41 yr old male, divorced, in recovery for some years now. To get to the point, I isolate myself everywhere I go, work, home, doesn’t matter. I’m a full time father so I never go out anywhere. I do have a girlfriend of 4 years, for some reason she won’t leave me (yet). I will ignore her texts, and calls, lie and say I didn’t hear it. At work I am alone all day due to the nature of my job, but we do have times of the day where everyone is together and bullshitting. At the beginning of the day, lunch, and the end of the day. I can go weeks on end not saying a word to anyone. Sometimes I’ll joke with someone, but I keep it super short then bounce, into my office area which is separate from the group. In the past I was a piece of shit employee I’ll admit. Since I got clean things have changed and I’d say I’m a great employee now. For whatever reason I get anxious just walking into the room when I know everyone is there. I can hear them talking, and I always assume it’s about me for some reason, so I avoid them altogether. Today I was invited to lunch by a senior guy at work and my response was ” why would I wanna do that”.
The thing is, I probably would have went but the question caught me off guard. In 5 years I eat alone every single day, so I was not expecting that, not to mention my response was a total dick move. I feel like I’m turning into that angry old man that wants to be left alone, but also wants friends…this was eating me alive for quite some time so I had to write this. Thanks for reading

5 comments
  1. As someone who has been on SSRIs for 15 years, I wish I never started and just allowed myself to feel what a felt. Now on SSRIs – I’m not depressed or anxious – cause I don’t feel anything.

    I know this isn’t probably the “good advice.” Good advice is to go to therapy and take the SSRIs. I’m just providing a different perspective.

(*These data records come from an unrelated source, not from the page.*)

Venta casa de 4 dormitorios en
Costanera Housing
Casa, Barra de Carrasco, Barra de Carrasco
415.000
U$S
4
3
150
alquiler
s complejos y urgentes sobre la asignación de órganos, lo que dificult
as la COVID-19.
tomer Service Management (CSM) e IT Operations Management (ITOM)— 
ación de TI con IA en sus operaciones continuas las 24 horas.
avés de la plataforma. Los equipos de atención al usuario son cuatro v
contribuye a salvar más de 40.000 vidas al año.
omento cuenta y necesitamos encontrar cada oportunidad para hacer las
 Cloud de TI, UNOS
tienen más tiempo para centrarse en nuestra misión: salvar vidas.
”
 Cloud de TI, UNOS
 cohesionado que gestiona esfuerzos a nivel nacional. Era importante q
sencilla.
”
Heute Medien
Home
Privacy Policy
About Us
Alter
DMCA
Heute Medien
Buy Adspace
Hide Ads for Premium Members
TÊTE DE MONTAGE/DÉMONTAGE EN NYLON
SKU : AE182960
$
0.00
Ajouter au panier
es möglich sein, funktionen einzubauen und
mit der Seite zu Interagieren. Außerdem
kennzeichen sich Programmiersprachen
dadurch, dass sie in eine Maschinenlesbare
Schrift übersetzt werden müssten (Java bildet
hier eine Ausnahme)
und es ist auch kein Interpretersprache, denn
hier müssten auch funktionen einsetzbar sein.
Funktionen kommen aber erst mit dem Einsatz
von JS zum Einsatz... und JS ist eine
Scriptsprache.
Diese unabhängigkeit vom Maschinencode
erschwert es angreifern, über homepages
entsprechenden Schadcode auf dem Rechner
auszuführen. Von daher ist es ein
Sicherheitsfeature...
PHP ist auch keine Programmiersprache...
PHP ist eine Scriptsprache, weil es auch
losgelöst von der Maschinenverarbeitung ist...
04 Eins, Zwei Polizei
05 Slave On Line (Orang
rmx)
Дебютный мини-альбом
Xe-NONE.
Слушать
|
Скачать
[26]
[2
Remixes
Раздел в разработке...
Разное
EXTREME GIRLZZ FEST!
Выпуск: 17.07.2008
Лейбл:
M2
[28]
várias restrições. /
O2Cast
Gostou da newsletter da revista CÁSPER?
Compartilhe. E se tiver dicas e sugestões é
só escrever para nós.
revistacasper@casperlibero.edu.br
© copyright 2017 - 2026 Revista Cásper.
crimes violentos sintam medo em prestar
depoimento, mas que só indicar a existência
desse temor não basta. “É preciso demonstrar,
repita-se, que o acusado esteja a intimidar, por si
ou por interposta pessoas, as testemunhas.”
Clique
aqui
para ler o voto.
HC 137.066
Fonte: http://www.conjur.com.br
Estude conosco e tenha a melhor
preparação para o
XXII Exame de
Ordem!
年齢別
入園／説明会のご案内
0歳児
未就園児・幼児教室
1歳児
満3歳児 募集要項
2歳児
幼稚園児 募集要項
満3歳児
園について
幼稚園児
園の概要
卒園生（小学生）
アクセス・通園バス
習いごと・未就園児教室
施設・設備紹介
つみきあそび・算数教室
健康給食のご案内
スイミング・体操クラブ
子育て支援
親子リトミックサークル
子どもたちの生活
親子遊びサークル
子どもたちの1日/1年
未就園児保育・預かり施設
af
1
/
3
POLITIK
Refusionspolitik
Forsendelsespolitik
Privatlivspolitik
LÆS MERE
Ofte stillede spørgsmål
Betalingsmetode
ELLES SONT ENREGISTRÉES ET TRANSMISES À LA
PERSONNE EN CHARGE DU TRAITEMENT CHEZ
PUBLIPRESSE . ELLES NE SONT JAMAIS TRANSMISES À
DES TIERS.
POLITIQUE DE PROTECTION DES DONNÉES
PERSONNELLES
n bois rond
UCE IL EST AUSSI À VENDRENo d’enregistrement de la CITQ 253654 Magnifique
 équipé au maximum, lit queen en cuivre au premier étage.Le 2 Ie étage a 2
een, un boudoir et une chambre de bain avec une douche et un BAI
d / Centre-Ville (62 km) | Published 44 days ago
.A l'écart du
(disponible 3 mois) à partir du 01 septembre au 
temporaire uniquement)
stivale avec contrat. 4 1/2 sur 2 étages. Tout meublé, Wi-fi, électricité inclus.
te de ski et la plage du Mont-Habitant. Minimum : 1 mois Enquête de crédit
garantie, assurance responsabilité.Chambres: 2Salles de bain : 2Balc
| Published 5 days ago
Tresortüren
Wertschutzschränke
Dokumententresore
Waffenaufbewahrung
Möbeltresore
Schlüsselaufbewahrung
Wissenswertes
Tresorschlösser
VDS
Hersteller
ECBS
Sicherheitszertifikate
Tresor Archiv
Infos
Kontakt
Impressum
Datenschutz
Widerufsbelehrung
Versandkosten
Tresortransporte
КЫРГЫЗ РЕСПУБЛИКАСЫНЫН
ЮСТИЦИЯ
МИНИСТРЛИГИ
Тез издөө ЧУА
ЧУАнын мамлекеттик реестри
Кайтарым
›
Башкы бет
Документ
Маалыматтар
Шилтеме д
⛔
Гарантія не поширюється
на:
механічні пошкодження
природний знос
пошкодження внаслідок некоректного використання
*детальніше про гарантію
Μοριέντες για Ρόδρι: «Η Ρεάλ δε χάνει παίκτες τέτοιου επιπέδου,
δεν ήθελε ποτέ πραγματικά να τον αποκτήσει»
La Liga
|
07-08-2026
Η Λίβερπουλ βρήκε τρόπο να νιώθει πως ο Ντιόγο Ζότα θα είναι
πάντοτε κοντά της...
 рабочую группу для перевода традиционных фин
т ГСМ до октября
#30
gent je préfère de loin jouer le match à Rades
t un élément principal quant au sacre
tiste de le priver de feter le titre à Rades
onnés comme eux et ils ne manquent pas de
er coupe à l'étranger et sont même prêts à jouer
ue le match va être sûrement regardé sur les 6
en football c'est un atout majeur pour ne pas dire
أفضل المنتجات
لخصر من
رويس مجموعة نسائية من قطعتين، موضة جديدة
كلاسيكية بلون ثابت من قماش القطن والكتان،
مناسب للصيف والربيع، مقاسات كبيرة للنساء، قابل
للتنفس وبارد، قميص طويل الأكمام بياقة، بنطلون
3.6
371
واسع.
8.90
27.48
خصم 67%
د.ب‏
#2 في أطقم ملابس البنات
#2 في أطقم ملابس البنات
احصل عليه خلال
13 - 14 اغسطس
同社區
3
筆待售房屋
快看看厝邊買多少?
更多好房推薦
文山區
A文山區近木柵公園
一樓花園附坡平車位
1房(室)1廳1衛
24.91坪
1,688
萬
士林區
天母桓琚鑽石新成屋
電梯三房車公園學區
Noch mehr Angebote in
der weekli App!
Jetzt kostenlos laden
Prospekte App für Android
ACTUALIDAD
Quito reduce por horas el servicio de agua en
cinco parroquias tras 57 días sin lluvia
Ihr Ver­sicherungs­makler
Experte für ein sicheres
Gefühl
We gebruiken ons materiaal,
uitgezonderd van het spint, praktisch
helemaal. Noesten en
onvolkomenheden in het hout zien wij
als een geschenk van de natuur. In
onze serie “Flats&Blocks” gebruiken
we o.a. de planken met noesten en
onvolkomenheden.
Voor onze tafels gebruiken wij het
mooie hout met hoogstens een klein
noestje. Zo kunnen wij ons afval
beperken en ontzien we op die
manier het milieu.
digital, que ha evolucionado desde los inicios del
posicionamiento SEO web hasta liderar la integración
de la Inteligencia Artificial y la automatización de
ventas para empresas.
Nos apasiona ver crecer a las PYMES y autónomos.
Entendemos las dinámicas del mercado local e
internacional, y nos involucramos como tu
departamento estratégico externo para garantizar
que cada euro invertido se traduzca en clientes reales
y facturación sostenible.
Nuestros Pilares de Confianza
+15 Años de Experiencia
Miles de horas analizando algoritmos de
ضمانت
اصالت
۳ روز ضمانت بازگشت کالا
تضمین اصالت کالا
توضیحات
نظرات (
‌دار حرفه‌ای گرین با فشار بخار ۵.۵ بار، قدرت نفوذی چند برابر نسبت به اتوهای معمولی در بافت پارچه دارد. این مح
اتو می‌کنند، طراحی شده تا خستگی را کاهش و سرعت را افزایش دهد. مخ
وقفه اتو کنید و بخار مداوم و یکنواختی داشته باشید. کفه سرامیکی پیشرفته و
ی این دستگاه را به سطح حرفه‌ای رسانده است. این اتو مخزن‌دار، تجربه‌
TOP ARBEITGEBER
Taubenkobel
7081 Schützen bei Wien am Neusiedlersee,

  2. Here’s one impression I get: You are covering the real negative emotion with another negative emotion, crankiness/hostility/negativity. Underneath that is something more vulnerable.

    In terms of how you’re distancing yourself from everyone especially your girlfriend, I would suggest looking into attachment theory and what time in your life this pattern is caused by. Sometimes really understanding what is causing the pattern can loosen its grip on you and give you the space to make more authentic choices.